An exact copy of every entry below is required, and no picture may appear in it.

- Supplied information
═══
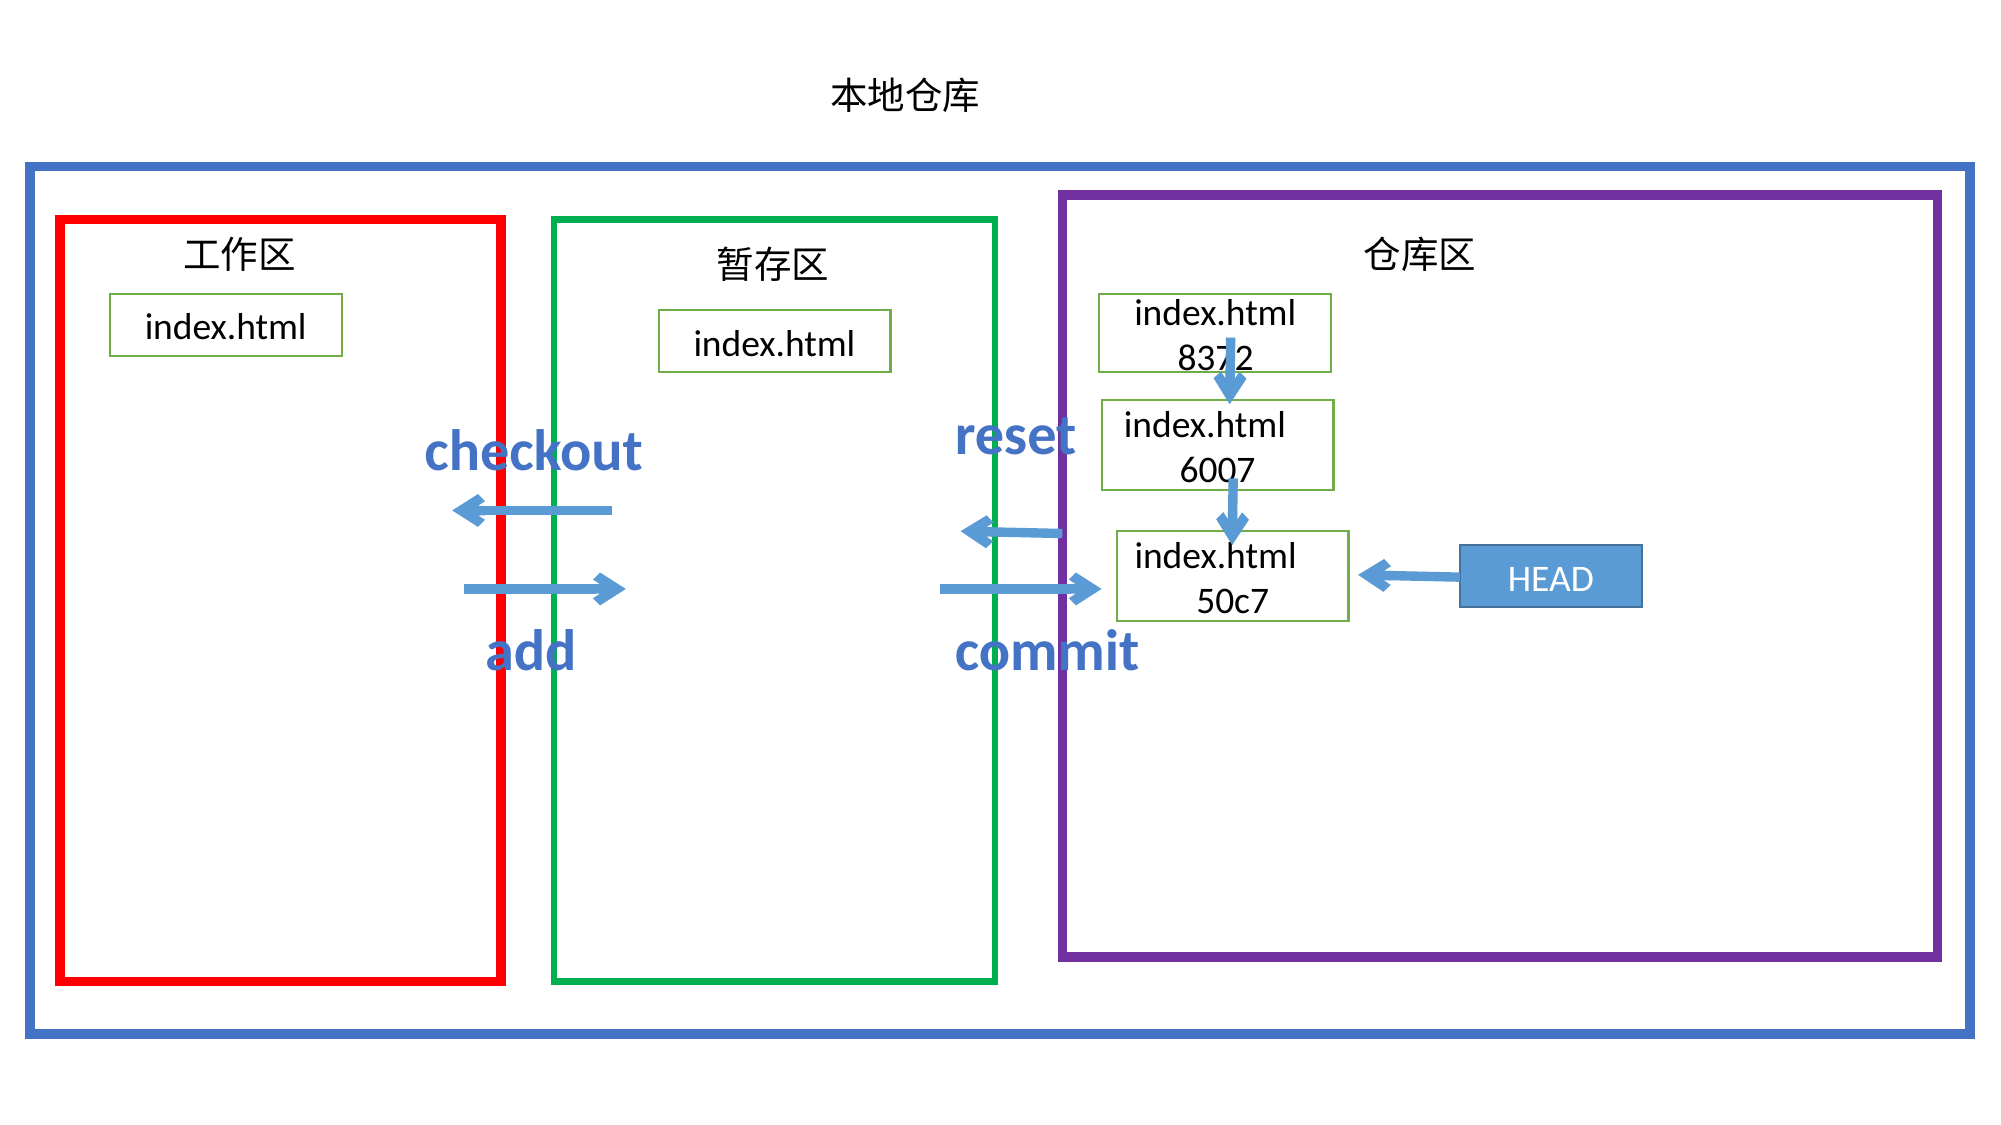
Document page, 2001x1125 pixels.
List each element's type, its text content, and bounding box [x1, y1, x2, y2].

text_box 仓库区 [1348, 223, 1491, 284]
text_box 暂存区 [702, 233, 845, 293]
text_box [553, 218, 996, 983]
text_box index.html [658, 309, 892, 373]
text_box index.html 50c7 [1116, 530, 1350, 622]
text_box index.html 6007 [1101, 399, 1335, 491]
text_box checkout [409, 404, 681, 489]
text_box [59, 218, 502, 983]
text_box add [470, 605, 594, 690]
text_box reset [939, 388, 1168, 474]
text_box 本地仓库 [815, 64, 995, 125]
text_box 工作区 [168, 223, 311, 284]
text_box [1358, 544, 1642, 608]
text_box [1061, 194, 1938, 958]
text_box [29, 166, 1971, 1035]
text_box index.html [109, 293, 343, 357]
text_box index.html 8372 [1098, 293, 1332, 373]
text_box commit [939, 605, 1168, 690]
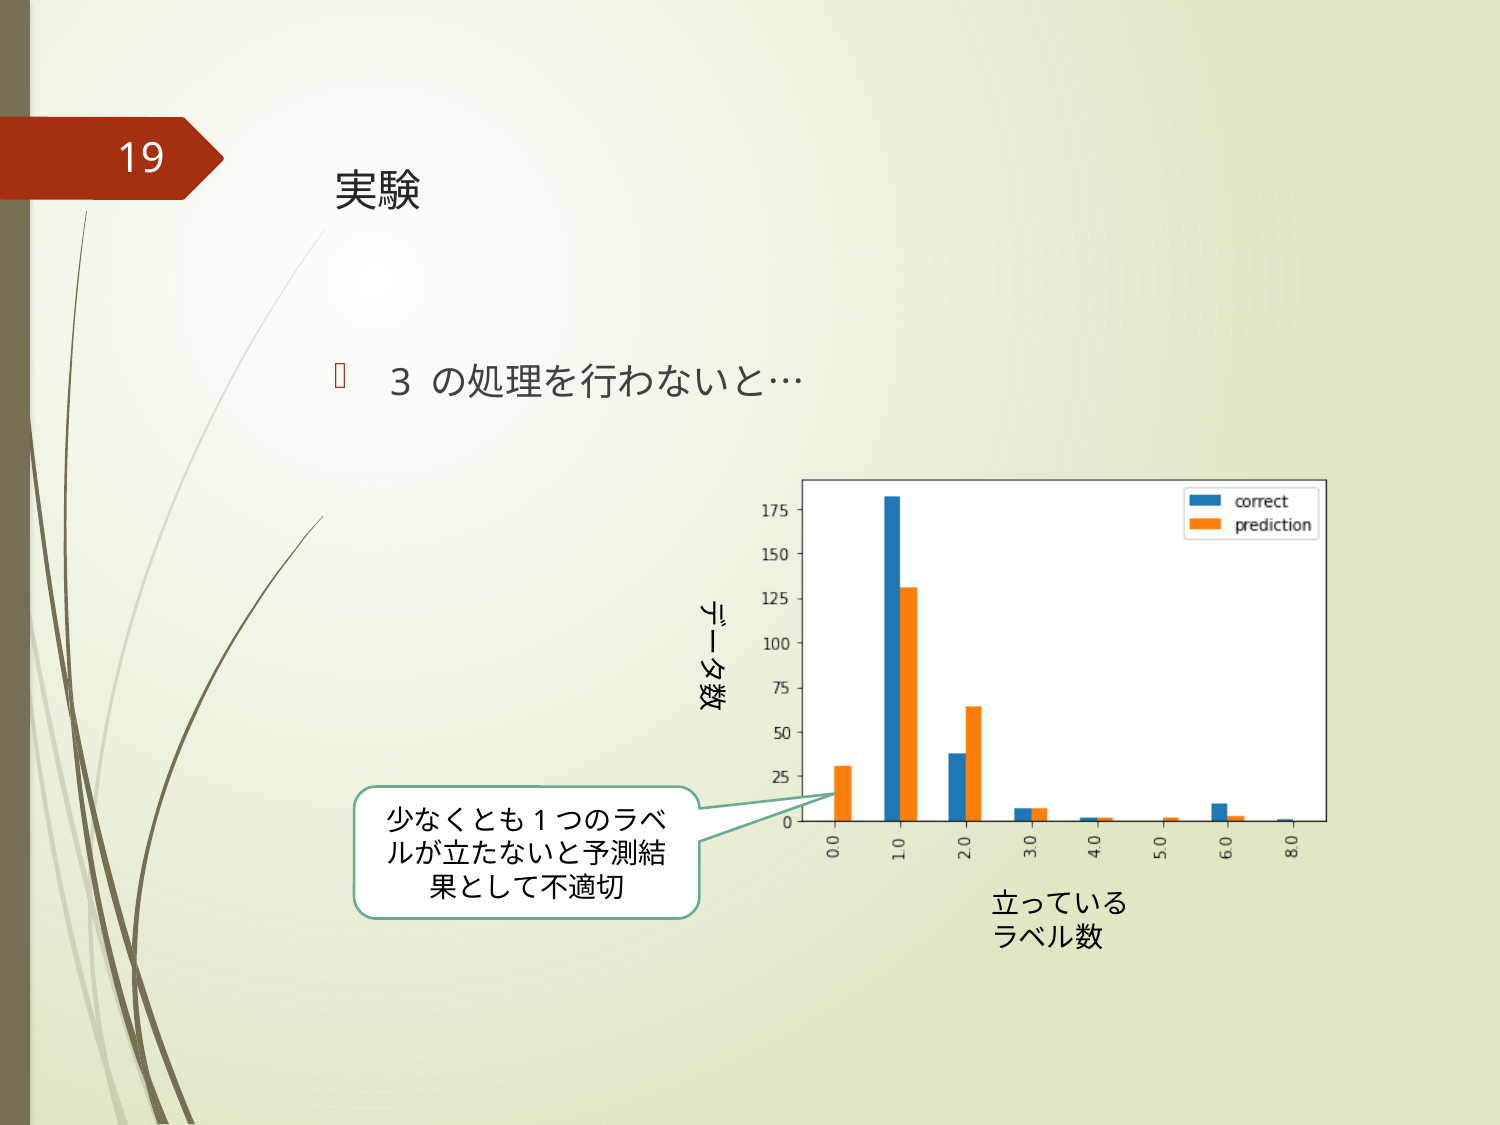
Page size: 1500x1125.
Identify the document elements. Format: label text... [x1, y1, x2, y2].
═══
- Result of this exercise
Document page, 2001x1125 pixels.
List each element's type, its text content, and bounding box [x1, y1, x2, y2].

text_box 仓库区 [1348, 223, 1491, 284]
text_box 暂存区 [702, 233, 845, 293]
text_box [553, 218, 996, 983]
text_box index.html [658, 309, 892, 373]
text_box index.html 50c7 [1116, 530, 1350, 622]
text_box index.html 6007 [1101, 399, 1335, 491]
text_box checkout [409, 404, 681, 489]
text_box [59, 218, 502, 983]
text_box add [470, 605, 594, 690]
text_box reset [939, 388, 1168, 474]
text_box 本地仓库 [815, 64, 995, 125]
text_box 工作区 [168, 223, 311, 284]
text_box [1358, 544, 1642, 608]
text_box [1061, 194, 1938, 958]
text_box [29, 166, 1971, 1035]
text_box index.html [109, 293, 343, 357]
text_box index.html 8372 [1098, 293, 1332, 373]
text_box commit [939, 605, 1168, 690]
Page size: 1500x1125.
Identify the document elements. Format: label text... [x1, y1, x2, y2].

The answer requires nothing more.